Bipolar and Related Disorder Due to Another Medical Condition

LEOs in this diagnostic category experience mood changes similar to those with other bipolar disorders, but there is evidence from history, physical examination, or laboratory testing that the disturbance is the direct pathophysiological consequence from another medical condition.

Complications and Comorbidities of Bipolar Disorders:

Suicide risk is markedly elevated in persons with bipolar disorders – some 15x population baseline. Despite the relatively low prevalence of bipolar disorders, bipolar patients account for up to 25% of all suicide attempts and 20% of suicide deaths.

Bipolar patients are also highly likely to experience other mental health disorders – 75% will experience some form of anxiety disorder, and 50% will experience some disorder of impulse control or conduct, e.g., ADHD, intermittent explosive disorder, or conduct disorder.

LEOs with bipolar disorders have a very high risk of concurrent substance abuse, greater than 50% in cases with bipolar I. Concurrent substance abuse can interfere with treatment of bipolar disorders.14 Those dually diagnosed with bipolar disorder and substance use disorders are at higher risk of suicide.

Non-adherence: A recent British study found that >50% of bipolar and schizophrenic patients interviewed took their medication in ways their physicians had not intended; 29% were satisfied doing so.15 Manic and hypomanic patients often experience a sense of well-being and do not acknowledge the need for treatment.
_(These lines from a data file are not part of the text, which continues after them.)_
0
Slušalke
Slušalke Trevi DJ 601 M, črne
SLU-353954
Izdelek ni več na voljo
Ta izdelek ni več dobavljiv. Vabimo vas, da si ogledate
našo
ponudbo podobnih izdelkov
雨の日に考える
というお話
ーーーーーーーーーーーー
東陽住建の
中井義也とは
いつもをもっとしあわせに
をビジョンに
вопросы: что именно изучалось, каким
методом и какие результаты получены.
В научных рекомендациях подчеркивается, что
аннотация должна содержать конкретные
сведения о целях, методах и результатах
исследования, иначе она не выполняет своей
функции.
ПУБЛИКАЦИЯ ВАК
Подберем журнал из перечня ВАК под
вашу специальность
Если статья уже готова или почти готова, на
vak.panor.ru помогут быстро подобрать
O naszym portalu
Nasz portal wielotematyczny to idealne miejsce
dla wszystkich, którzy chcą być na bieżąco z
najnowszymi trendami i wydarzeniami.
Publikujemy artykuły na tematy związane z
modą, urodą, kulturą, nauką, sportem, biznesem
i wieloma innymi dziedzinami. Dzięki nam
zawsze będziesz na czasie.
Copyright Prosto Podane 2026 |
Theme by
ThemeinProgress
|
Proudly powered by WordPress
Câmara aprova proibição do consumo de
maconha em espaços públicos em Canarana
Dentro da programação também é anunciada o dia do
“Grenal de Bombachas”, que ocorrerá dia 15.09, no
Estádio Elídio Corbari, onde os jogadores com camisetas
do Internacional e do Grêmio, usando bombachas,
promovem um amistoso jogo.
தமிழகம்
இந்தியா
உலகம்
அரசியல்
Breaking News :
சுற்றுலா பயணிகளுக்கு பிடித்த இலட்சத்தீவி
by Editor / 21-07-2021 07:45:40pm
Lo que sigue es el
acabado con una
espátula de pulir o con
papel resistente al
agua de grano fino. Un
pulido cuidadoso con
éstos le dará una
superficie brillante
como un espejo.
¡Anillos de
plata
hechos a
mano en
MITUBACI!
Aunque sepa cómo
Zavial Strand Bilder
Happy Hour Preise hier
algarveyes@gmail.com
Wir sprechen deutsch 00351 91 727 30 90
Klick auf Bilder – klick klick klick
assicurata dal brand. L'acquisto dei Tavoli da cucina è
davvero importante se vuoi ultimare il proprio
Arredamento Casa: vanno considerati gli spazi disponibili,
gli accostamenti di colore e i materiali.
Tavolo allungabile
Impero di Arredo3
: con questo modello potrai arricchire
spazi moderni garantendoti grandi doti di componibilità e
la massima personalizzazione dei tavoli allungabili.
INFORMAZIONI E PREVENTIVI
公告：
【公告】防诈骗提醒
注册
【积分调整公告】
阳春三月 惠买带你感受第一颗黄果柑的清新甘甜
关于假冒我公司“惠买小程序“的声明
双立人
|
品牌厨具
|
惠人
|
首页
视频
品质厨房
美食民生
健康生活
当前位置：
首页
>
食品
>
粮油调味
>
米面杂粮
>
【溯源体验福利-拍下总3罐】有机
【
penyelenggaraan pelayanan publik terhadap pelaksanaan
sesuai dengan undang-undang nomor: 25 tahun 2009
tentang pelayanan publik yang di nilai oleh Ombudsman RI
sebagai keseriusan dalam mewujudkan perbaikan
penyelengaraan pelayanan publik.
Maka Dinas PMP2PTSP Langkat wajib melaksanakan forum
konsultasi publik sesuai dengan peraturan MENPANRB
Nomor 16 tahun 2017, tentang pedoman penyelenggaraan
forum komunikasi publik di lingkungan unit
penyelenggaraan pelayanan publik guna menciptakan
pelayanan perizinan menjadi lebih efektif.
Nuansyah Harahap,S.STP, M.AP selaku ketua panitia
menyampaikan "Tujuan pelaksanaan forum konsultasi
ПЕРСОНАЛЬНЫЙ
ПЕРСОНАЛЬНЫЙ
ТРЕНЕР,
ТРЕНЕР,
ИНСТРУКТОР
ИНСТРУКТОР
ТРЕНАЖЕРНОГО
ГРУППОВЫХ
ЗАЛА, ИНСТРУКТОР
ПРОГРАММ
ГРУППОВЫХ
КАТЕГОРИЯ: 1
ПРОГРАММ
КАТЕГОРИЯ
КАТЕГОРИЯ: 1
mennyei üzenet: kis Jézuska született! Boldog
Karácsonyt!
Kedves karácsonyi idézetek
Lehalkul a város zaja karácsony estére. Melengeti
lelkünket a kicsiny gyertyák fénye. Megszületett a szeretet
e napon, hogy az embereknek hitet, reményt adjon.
Treatment of Bipolar Disorders

Medication is the primary treatment for bipolar disorders. Psychotherapy, such as cognitive behavioral therapy (CBT) can be a useful adjunct. In some cases, electroconvulsive therapy is used to assist in mood stabilization.

Lithium or anticonvulsants such as valproate, lamotrigine or carbamazepine are usually first line for mood stabilization. Antipsychotics may be used to control mania; usually in addition to a mood stabilizer. There remains considerable debate regarding the use of antidepressant medications for the treatment of depression in bipolar disorders.

Lithium, the most commonly used agent, has a narrow therapeutic range and therapeutic drug monitoring is required. Toxicity can result in cognitive impairment and altered gait.

Medical treatment results in reduction of mood episodes by 30-40%. Episodes continue to occur in most treated patients.16 Of the medications used, only lithium has been shown to reduce suicide rates among bipolar patients. This effect is substantial, an 80% reduction of lifetime risk.17 As noted above, non-adherence is a particular problem in bipolar disorders.